The 2017 Nobel Prize for Physics has gone to members of the LIGO consortium for the detection of gravitational waves, namely to Rainer Weiss, Kip Thorne and Barry Barish. But the contributions of many hundreds of people were necessary for the success of LIGO and so it can be argued that the restriction to three people is wrong and that future Nobel Prizes should go to teams.
Professor Martin Rees, the Astronomer Royal, told BBC correspondent Pallab Gosh that: “LIGO’s success was owed to hundreds of researchers. The fact that the Nobel Prize committee refuses to make group awards is causing increasingly frequent problems and giving a misleading impression of how a lot of science is actually done”.
Rees is right, of course, but would changing it be a good thing? It would mean that nearly all future Nobels in physics would go to teams, either simply to a named team or to a list of team members that could amount to hundreds.
I’m not sure this would be a good change. First, a more inclusive list of people wouldn’t overcome the fairness problem. Deciding who to include or exclude on a list of a hundred is no easier than on a list of three, indeed it is harder. There would have to be some threshold of contribution, and the difference in level of contribution between someone who just made the list versus someone who just did not would be much smaller, if the list were 100, than when the list is restricted to three.
So perhaps one could just name the team, without listing team members. But this would remove the element of awarding the prize to named people, and that would, over time, reduce the influence of the science Nobels in wider society.
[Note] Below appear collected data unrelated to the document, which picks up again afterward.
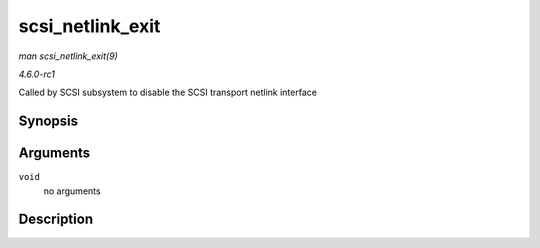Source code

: 
.. _API-scsi-netlink-exit:

=================
scsi_netlink_exit
=================

*man scsi_netlink_exit(9)*

*4.6.0-rc1*

Called by SCSI subsystem to disable the SCSI transport netlink interface


Synopsis
========

.. c:function:: void scsi_netlink_exit( void )

Arguments
=========

``void``
    no arguments


Description
===========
That’s because, like it or not, wider society is very much driven by “human interest” stories. If it were just about naming science teams the wider media would pay less attention.
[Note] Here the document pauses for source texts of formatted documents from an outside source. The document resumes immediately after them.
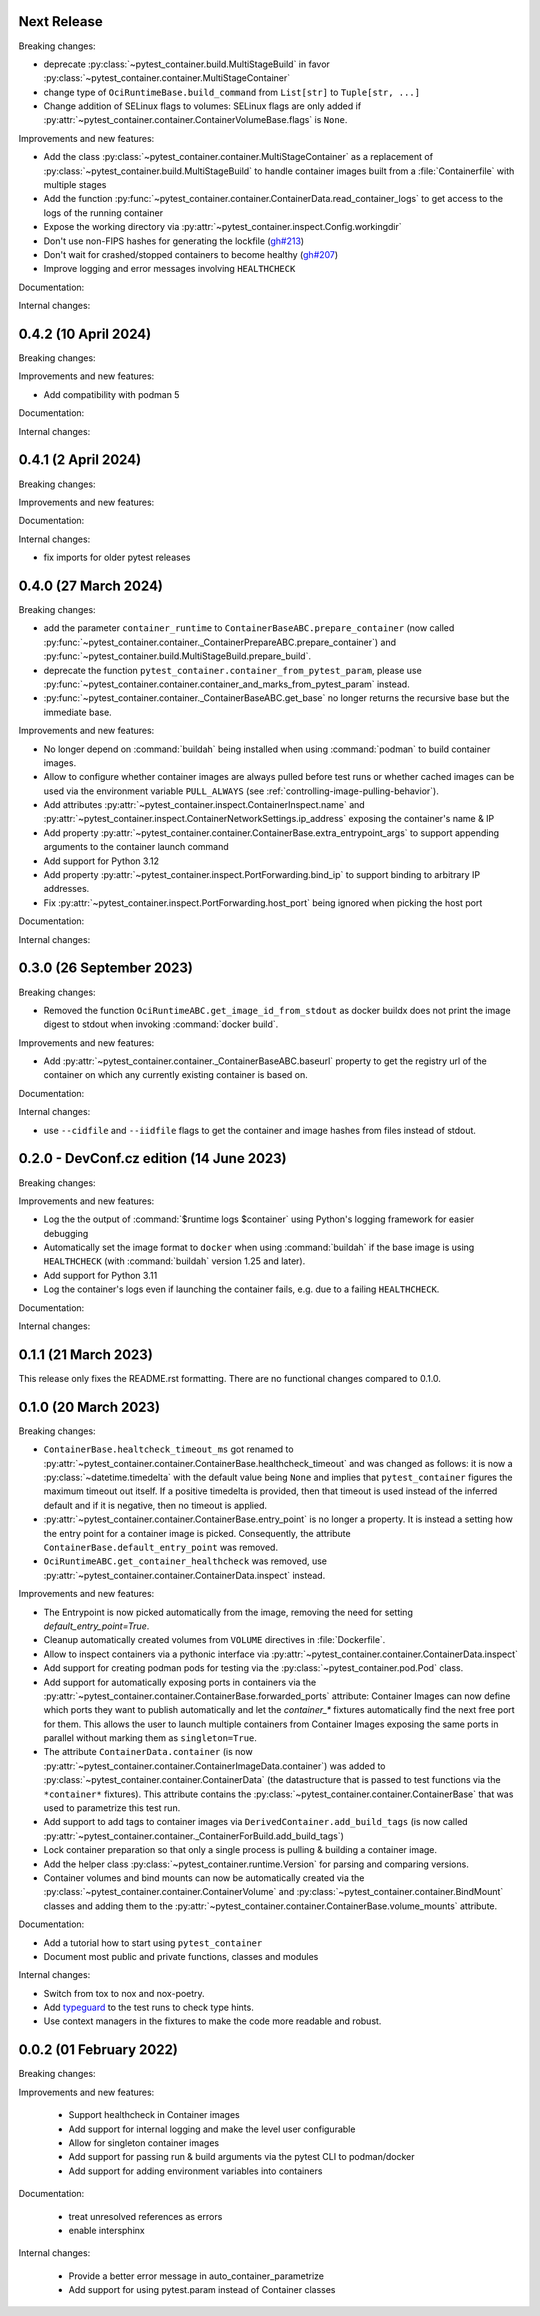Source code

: Next Release
------------

Breaking changes:

- deprecate :py:class:`~pytest_container.build.MultiStageBuild` in favor
  :py:class:`~pytest_container.container.MultiStageContainer`

- change type of ``OciRuntimeBase.build_command`` from ``List[str]`` to
  ``Tuple[str, ...]``

- Change addition of SELinux flags to volumes: SELinux flags are only added if
  :py:attr:`~pytest_container.container.ContainerVolumeBase.flags` is ``None``.

Improvements and new features:

- Add the class :py:class:`~pytest_container.container.MultiStageContainer` as a
  replacement of :py:class:`~pytest_container.build.MultiStageBuild` to handle
  container images built from a :file:`Containerfile` with multiple stages

- Add the function
  :py:func:`~pytest_container.container.ContainerData.read_container_logs` to
  get access to the logs of the running container

- Expose the working directory via
  :py:attr:`~pytest_container.inspect.Config.workingdir`

- Don't use non-FIPS hashes for generating the lockfile (`gh#213
  <https://github.com/dcermak/pytest_container/issues/213>`_)

- Don't wait for crashed/stopped containers to become healthy (`gh#207
  <https://github.com/dcermak/pytest_container/issues/207>`_)

- Improve logging and error messages involving ``HEALTHCHECK``


Documentation:


Internal changes:


0.4.2 (10 April 2024)
---------------------

Breaking changes:


Improvements and new features:

- Add compatibility with podman 5


Documentation:


Internal changes:


0.4.1 (2 April 2024)
--------------------

Breaking changes:


Improvements and new features:


Documentation:


Internal changes:

- fix imports for older pytest releases


0.4.0 (27 March 2024)
---------------------

Breaking changes:

- add the parameter ``container_runtime`` to
  ``ContainerBaseABC.prepare_container`` (now called
  :py:func:`~pytest_container.container._ContainerPrepareABC.prepare_container`)
  and :py:func:`~pytest_container.build.MultiStageBuild.prepare_build`.

- deprecate the function ``pytest_container.container_from_pytest_param``,
  please use
  :py:func:`~pytest_container.container.container_and_marks_from_pytest_param`
  instead.

- :py:func:`~pytest_container.container._ContainerBaseABC.get_base` no longer
  returns the recursive base but the immediate base.


Improvements and new features:

- No longer depend on :command:`buildah` being installed when using
  :command:`podman` to build container images.

- Allow to configure whether container images are always pulled before test runs
  or whether cached images can be used via the environment variable
  ``PULL_ALWAYS`` (see :ref:`controlling-image-pulling-behavior`).

- Add attributes :py:attr:`~pytest_container.inspect.ContainerInspect.name` and
  :py:attr:`~pytest_container.inspect.ContainerNetworkSettings.ip_address`
  exposing the container's name & IP

- Add property
  :py:attr:`~pytest_container.container.ContainerBase.extra_entrypoint_args` to
  support appending arguments to the container launch command

- Add support for Python 3.12

- Add property :py:attr:`~pytest_container.inspect.PortForwarding.bind_ip`
  to support binding to arbitrary IP addresses.

- Fix :py:attr:`~pytest_container.inspect.PortForwarding.host_port` being
  ignored when picking the host port


Documentation:


Internal changes:


0.3.0 (26 September 2023)
-------------------------

Breaking changes:

- Removed the function ``OciRuntimeABC.get_image_id_from_stdout`` as docker
  buildx does not print the image digest to stdout when invoking
  :command:`docker build`.


Improvements and new features:

- Add :py:attr:`~pytest_container.container._ContainerBaseABC.baseurl` property
  to get the registry url of the container on which any currently existing
  container is based on.


Documentation:


Internal changes:

- use ``--cidfile`` and ``--iidfile`` flags to get the container and image
  hashes from files instead of stdout.


0.2.0 - DevConf.cz edition (14 June 2023)
-----------------------------------------

Breaking changes:


Improvements and new features:

- Log the the output of :command:`$runtime logs $container` using Python's
  logging framework for easier debugging

- Automatically set the image format to ``docker`` when using :command:`buildah`
  if the base image is using ``HEALTHCHECK`` (with :command:`buildah` version
  1.25 and later).

- Add support for Python 3.11

- Log the container's logs even if launching the container fails, e.g. due to a
  failing ``HEALTHCHECK``.

Documentation:


Internal changes:


0.1.1 (21 March 2023)
---------------------

This release only fixes the README.rst formatting. There are no functional
changes compared to 0.1.0.


0.1.0 (20 March 2023)
---------------------

Breaking changes:

- ``ContainerBase.healtcheck_timeout_ms`` got renamed to
  :py:attr:`~pytest_container.container.ContainerBase.healthcheck_timeout` and was
  changed as follows: it is now a :py:class:`~datetime.timedelta` with the
  default value being ``None`` and implies that ``pytest_container`` figures the
  maximum timeout out itself. If a positive timedelta is provided, then that
  timeout is used instead of the inferred default and if it is negative, then no
  timeout is applied.

- :py:attr:`~pytest_container.container.ContainerBase.entry_point` is no longer
  a property. It is instead a setting how the entry point for a container image
  is picked. Consequently, the attribute ``ContainerBase.default_entry_point``
  was removed.

- ``OciRuntimeABC.get_container_healthcheck`` was removed, use
  :py:attr:`~pytest_container.container.ContainerData.inspect` instead.

Improvements and new features:

- The Entrypoint is now picked automatically from the image, removing the need
  for setting `default_entry_point=True`.

- Cleanup automatically created volumes from ``VOLUME`` directives in
  :file:`Dockerfile`.

- Allow to inspect containers via a pythonic interface via
  :py:attr:`~pytest_container.container.ContainerData.inspect`

- Add support for creating podman pods for testing via the
  :py:class:`~pytest_container.pod.Pod` class.

- Add support for automatically exposing ports in containers via the
  :py:attr:`~pytest_container.container.ContainerBase.forwarded_ports`
  attribute: Container Images can now define which ports they want to publish
  automatically and let the `container_*` fixtures automatically find the next
  free port for them. This allows the user to launch multiple containers from
  Container Images exposing the same ports in parallel without marking them as
  ``singleton=True``.

- The attribute ``ContainerData.container`` (is now
  :py:attr:`~pytest_container.container.ContainerImageData.container`) was added
  to :py:class:`~pytest_container.container.ContainerData` (the datastructure
  that is passed to test functions via the ``*container*`` fixtures). This
  attribute contains the :py:class:`~pytest_container.container.ContainerBase`
  that was used to parametrize this test run.

- Add support to add tags to container images via
  ``DerivedContainer.add_build_tags`` (is now called
  :py:attr:`~pytest_container.container._ContainerForBuild.add_build_tags`)

- Lock container preparation so that only a single process is pulling & building
  a container image.

- Add the helper class :py:class:`~pytest_container.runtime.Version` for parsing
  and comparing versions.

- Container volumes and bind mounts can now be automatically created via the
  :py:class:`~pytest_container.container.ContainerVolume` and
  :py:class:`~pytest_container.container.BindMount` classes and adding them to
  the :py:attr:`~pytest_container.container.ContainerBase.volume_mounts`
  attribute.


Documentation:

- Add a tutorial how to start using ``pytest_container``

- Document most public and private functions, classes and modules


Internal changes:

- Switch from tox to nox and nox-poetry.

- Add `typeguard <https://typeguard.readthedocs.io/en/stable/index.html>`_ to
  the test runs to check type hints.

- Use context managers in the fixtures to make the code more readable and
  robust.


0.0.2 (01 February 2022)
------------------------

Breaking changes:


Improvements and new features:

 - Support healthcheck in Container images
 - Add support for internal logging and make the level user configurable
 - Allow for singleton container images
 - Add support for passing run & build arguments via the pytest CLI to podman/docker
 - Add support for adding environment variables into containers

Documentation:

 - treat unresolved references as errors
 - enable intersphinx

Internal changes:

 - Provide a better error message in auto_container_parametrize
 - Add support for using pytest.param instead of Container classes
Already, scientists as scientists get little mention in mainstream media. Whereas it would be unthinkable to discuss a controversial building without naming the architect, or to discuss a Michelin-starred restaurant without mentioning the chef, it is often the norm for science to be reported in purely impersonal terms without naming those involved.
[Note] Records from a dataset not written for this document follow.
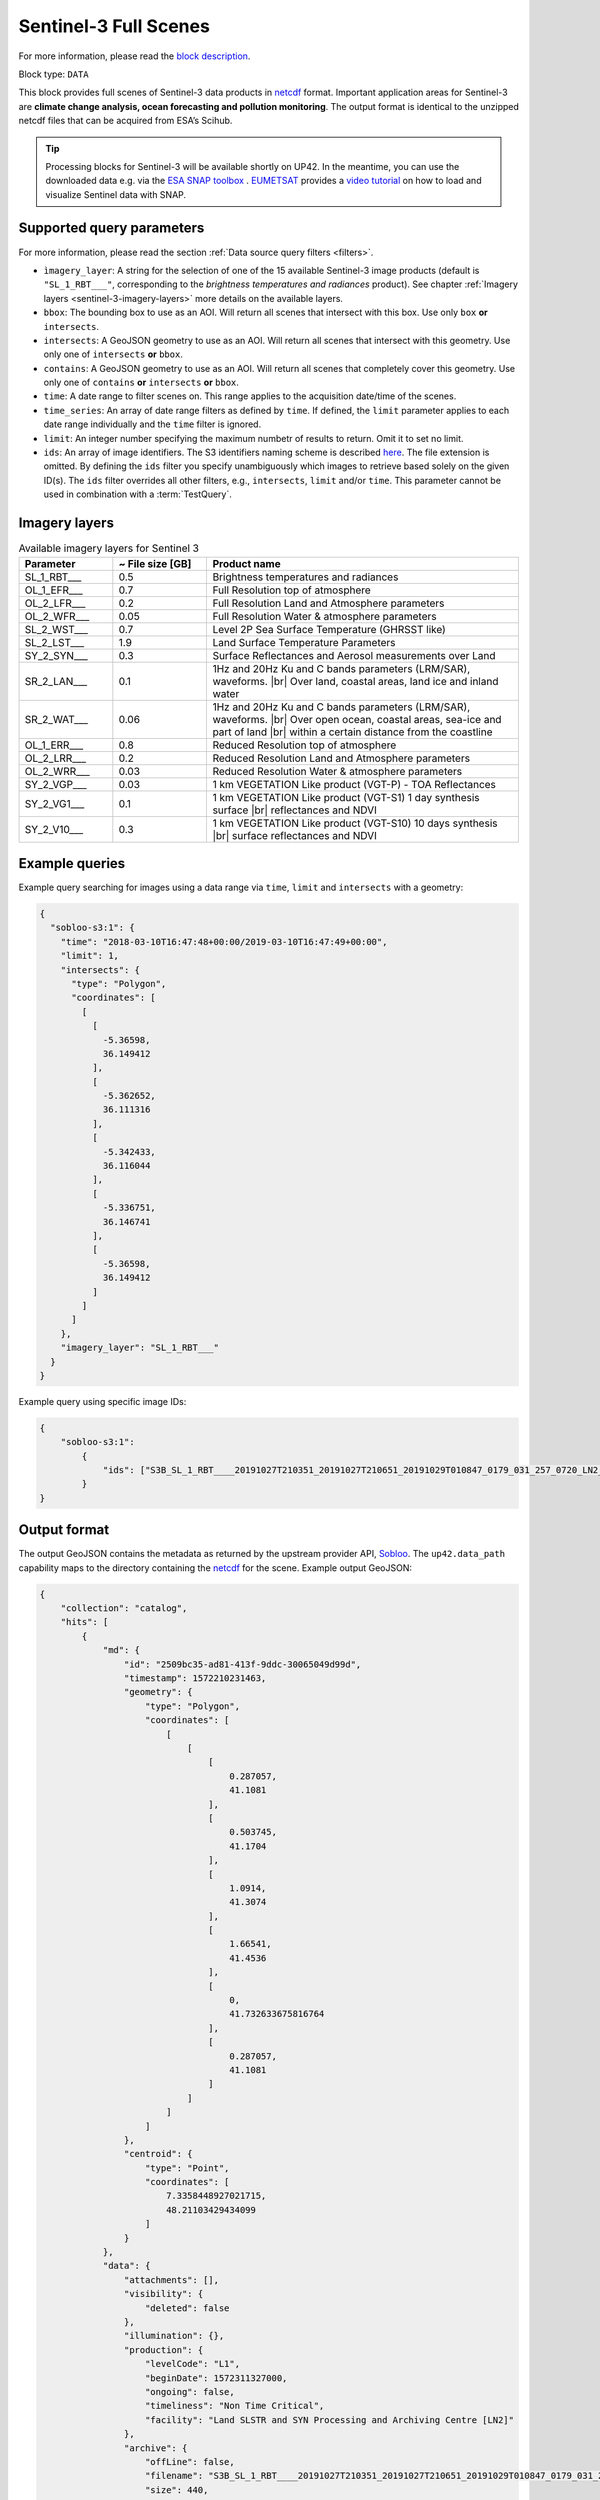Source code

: .. meta::
   :description: UP42 data blocks: Sentinel 3 block description
   :keywords: Sentinel 3, ESA, climate change analysis, ocean forecasting, pollution monitoring, full scene, block description

.. _sentinel-3-block:

Sentinel-3 Full Scenes
======================
For more information, please read the `block description <https://marketplace.up42.com/block/ee08281c-d950-4258-81d5-e37187a9580e>`_.

Block type: ``DATA``

This block provides full scenes of Sentinel-3 data products in `netcdf <https://en.wikipedia.org/wiki/NetCDF>`_ format.
Important application areas for Sentinel-3 are **climate change analysis, ocean forecasting and pollution monitoring**.
The output format is identical to the unzipped netcdf files that can be acquired from ESA’s Scihub.

.. tip:: Processing blocks for Sentinel-3 will be available shortly
    on UP42. In the meantime, you can use the downloaded data
    e.g. via the `ESA SNAP toolbox
    <https://step.esa.int/main/toolboxes/snap/>`_ .  `EUMETSAT
    <https://en.wikipedia.org/wiki/European_Organisation_for_the_Exploitation_of_Meteorological_Satellites>`_
    provides a `video tutorial <https://youtu.be/3PjTwEMlCMs?t=130>`_
    on how to load and visualize Sentinel data with SNAP.

Supported query parameters
--------------------------

For more information, please read the section :ref:`Data source query filters  <filters>`.

* ``ìmagery_layer``: A string for the selection of one of the 15 available Sentinel-3 image products (default is ``"SL_1_RBT___"``, corresponding to the *brightness temperatures and radiances* product).
  See chapter :ref:`Imagery layers <sentinel-3-imagery-layers>` more details on the available layers.
* ``bbox``: The bounding box to use as an AOI. Will return all scenes that intersect with this box. Use only ``box``
  **or** ``intersects``.
* ``intersects``: A GeoJSON geometry to use as an AOI. Will return all scenes that intersect with this geometry. Use
  only one of ``intersects`` **or** ``bbox``.
* ``contains``: A GeoJSON geometry to use as an AOI. Will return all
  scenes that completely cover this geometry. Use only one of ``contains``
  **or** ``intersects`` **or** ``bbox``.
* ``time``: A date range to filter scenes on. This range applies to the acquisition date/time of the scenes.
* ``time_series``: An array of date range filters as defined by ``time``. If defined, the ``limit`` parameter applies to each date range individually and the ``time`` filter is ignored.
* ``limit``: An integer number specifying the maximum numbetr of results to return. Omit it to set no limit.
* ``ids``: An array of image identifiers. The S3 identifiers naming scheme is described `here <https://sentinel.esa.int/web/sentinel/user-guides/sentinel-3-olci/naming-convention>`_.
  The file extension is omitted. By defining the ``ids`` filter you specify unambiguously which images to retrieve based solely on the given ID(s). The ``ids`` filter overrides all other filters, e.g., ``intersects``, ``limit`` and/or ``time``. This parameter cannot be used in combination with a :term:`TestQuery`.

.. _sentinel-3-imagery-layers:

Imagery layers
--------------

.. |br| raw:: html

   <br/>

.. list-table:: Available imagery layers for Sentinel 3
   :widths: 15 15 50
   :header-rows: 1

   * - Parameter
     - ~ File size [GB]
     - Product name
   * - SL_1_RBT___
     - 0.5
     - Brightness temperatures and radiances
   * - OL_1_EFR___
     - 0.7
     - Full Resolution top of atmosphere
   * - OL_2_LFR___
     - 0.2
     - Full Resolution Land and Atmosphere parameters
   * - OL_2_WFR___
     - 0.05
     - Full Resolution Water & atmosphere parameters
   * - SL_2_WST___
     - 0.7
     - Level 2P Sea Surface Temperature (GHRSST like)
   * - SL_2_LST___
     - 1.9
     - Land Surface Temperature Parameters
   * - SY_2_SYN___
     - 0.3
     - Surface Reflectances and Aerosol measurements over Land
   * - SR_2_LAN___
     - 0.1
     - 1Hz and 20Hz Ku and C bands parameters (LRM/SAR),
       waveforms. |br| Over land, coastal areas, land ice and inland water
   * - SR_2_WAT___
     - 0.06
     - 1Hz and 20Hz Ku and C bands parameters (LRM/SAR),
       waveforms. |br|
       Over open ocean, coastal areas, sea-ice and part of land |br|
       within a certain distance from the coastline
   * - OL_1_ERR___
     - 0.8
     - Reduced Resolution top of atmosphere
   * - OL_2_LRR___
     - 0.2
     - Reduced Resolution Land and Atmosphere parameters
   * - OL_2_WRR___
     - 0.03
     - Reduced Resolution Water & atmosphere parameters
   * - SY_2_VGP___
     - 0.03
     - 1 km VEGETATION Like product (VGT-P) - TOA Reflectances
   * - SY_2_VG1___
     - 0.1
     - 1 km VEGETATION Like product (VGT-S1) 1 day synthesis surface
       |br| reflectances and NDVI
   * - SY_2_V10___
     - 0.3
     - 1 km VEGETATION Like product (VGT-S10) 10 days synthesis |br|
       surface reflectances and NDVI


Example queries
---------------

Example query searching for images using a data range via ``time``, ``limit`` and ``intersects`` with a geometry:

.. code-block:: javascript

    {
      "sobloo-s3:1": {
        "time": "2018-03-10T16:47:48+00:00/2019-03-10T16:47:49+00:00",
        "limit": 1,
        "intersects": {
          "type": "Polygon",
          "coordinates": [
            [
              [
                -5.36598,
                36.149412
              ],
              [
                -5.362652,
                36.111316
              ],
              [
                -5.342433,
                36.116044
              ],
              [
                -5.336751,
                36.146741
              ],
              [
                -5.36598,
                36.149412
              ]
            ]
          ]
        },
        "imagery_layer": "SL_1_RBT___"
      }
    }

Example query using specific image IDs:

.. code-block:: javascript

    {
        "sobloo-s3:1":
            {
                "ids": ["S3B_SL_1_RBT____20191027T210351_20191027T210651_20191029T010847_0179_031_257_0720_LN2_O_NT_003"]
            }
    }



Output format
-------------

The output GeoJSON contains the metadata as returned by the upstream provider API, `Sobloo <https://sobloo.eu>`_.
The ``up42.data_path`` capability maps to the directory containing the `netcdf`_ for the scene. Example output GeoJSON:

.. code-block:: javascript

    {
        "collection": "catalog",
        "hits": [
            {
                "md": {
                    "id": "2509bc35-ad81-413f-9ddc-30065049d99d",
                    "timestamp": 1572210231463,
                    "geometry": {
                        "type": "Polygon",
                        "coordinates": [
                            [
                                [
                                    [
                                        0.287057,
                                        41.1081
                                    ],
                                    [
                                        0.503745,
                                        41.1704
                                    ],
                                    [
                                        1.0914,
                                        41.3074
                                    ],
                                    [
                                        1.66541,
                                        41.4536
                                    ],
                                    [
                                        0,
                                        41.732633675816764
                                    ],
                                    [
                                        0.287057,
                                        41.1081
                                    ]
                                ]
                            ]
                        ]
                    },
                    "centroid": {
                        "type": "Point",
                        "coordinates": [
                            7.3358448927021715,
                            48.21103429434099
                        ]
                    }
                },
                "data": {
                    "attachments": [],
                    "visibility": {
                        "deleted": false
                    },
                    "illumination": {},
                    "production": {
                        "levelCode": "L1",
                        "beginDate": 1572311327000,
                        "ongoing": false,
                        "timeliness": "Non Time Critical",
                        "facility": "Land SLSTR and SYN Processing and Archiving Centre [LN2]"
                    },
                    "archive": {
                        "offLine": false,
                        "filename": "S3B_SL_1_RBT____20191027T210351_20191027T210651_20191029T010847_0179_031_257_0720_LN2_O_NT_003.SEN3",
                        "size": 440,
                        "format": "SAFE",
                        "onLine": false
                    },
                    "spatialCoverage": {
                        "verticality": {},
                        "geometry": {
                            "geographicBoundingPolygon": {
                                "coordinates": [
                                    [
                                        [
                                            0.287057,
                                            41.1081
                                        ],
                                        [
                                            0.503745,
                                            41.1704
                                        ],
                                        [
                                            1.0914,
                                            41.3074
                                        ],
                                        [
                                            1.66541,
                                            41.4536
                                        ],
                                        [
                                            0,
                                            41.732633675816764
                                        ],
                                        [
                                            0.287057,
                                            41.1081
                                        ]
                                    ]
                                ],
                                "type": "Polygon"
                            },
                            "global": false,
                            "centerPoint": {
                                "lon": 7.3358448927021715,
                                "lat": 48.21103429434099
                            }
                        }
                    },
                    "quality": {
                        "qualified": false
                    },
                    "target": {},
                    "timeStamp": 1572210231463,
                    "uid": "2509bc35-ad81-413f-9ddc-30065049d99d",
                    "identification": {
                        "profile": "Image",
                        "externalId": "S3B_SL_1_RBT____20191027T210351_20191027T210651_20191029T010847_0179_031_257_0720_LN2_O_NT_003",
                        "collection": "Sentinel-3",
                        "type": "SL_1_RBT___",
                        "dataset": {}
                    },
                    "transmission": {},
                    "contentDescription": {},
                    "provider": {},
                    "acquisition": {
                        "endViewingDate": 1572210411463,
                        "missionId": "B",
                        "missionCode": "S3B",
                        "beginViewingDate": 1572210231463,
                        "missionName": "B",
                        "sensorMode": "Earth Observation",
                        "sensorId": "SLSTR"
                    },
                    "orbit": {
                        "relativeNumber": 257,
                        "number": 7844,
                        "relativePassNumber": 513,
                        "relativePassDirection": "ascending",
                        "direction": "ASCENDING"
                    },
                    "state": {
                        "resources": {
                            "thumbnail": true,
                            "quicklook": true
                        },
                        "services": {
                            "wmts": false,
                            "download": "internal",
                            "wcs": false,
                            "wms": false
                        },
                        "insertionDate": 1572315797366
                    },
                    "attitude": {}
                }
            }
        ],
        "nbhits": 1,
        "totalnb": 4347,
        "links": {
            "self": {
                "href": "https://sobloo.eu/api/v1/services/explore/explore/catalog/_search?f=identification.collection%3Aeq%3ASentinel-3&gintersect=13.15181%2C52.4624%2C13.3847%2C52.5785&sort=-timeStamp&size=1&f=identification.type%3Aeq%3ASL_1_RBT___",
                "method": "GET"
            }
        }
    }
The result is that according to a survey only 4% of Americans can name a living scientist. The one time we can guarantee that the quality mainstream media will both name some leading physicists and state what they have done is when the physics Nobel Prize is announced. It would be a pity to lose that.
Further, would a team such as LIGO, or the CERN teams that discovered the Higgs Boson, really benefit much from the additional award of the Nobel? Such discoveries did receive wide coverage and publicity at the time, and the award of a Nobel some years later would add less. It is the addition of individual names to receive the Prize that makes it a renewed news story, as opposed to one that would get a minor mention.
Yes, the picking out of two or three people for a prize can produce unfair and capricious results and also some randomness (as just one example, had Ronald Drever not died earlier this year he would likely be one of the three newly announced Laureates, with the consequence that perhaps Barry Barish would not be). But still, for all such quirks, I think we’d lose more if the prizes went instead to teams.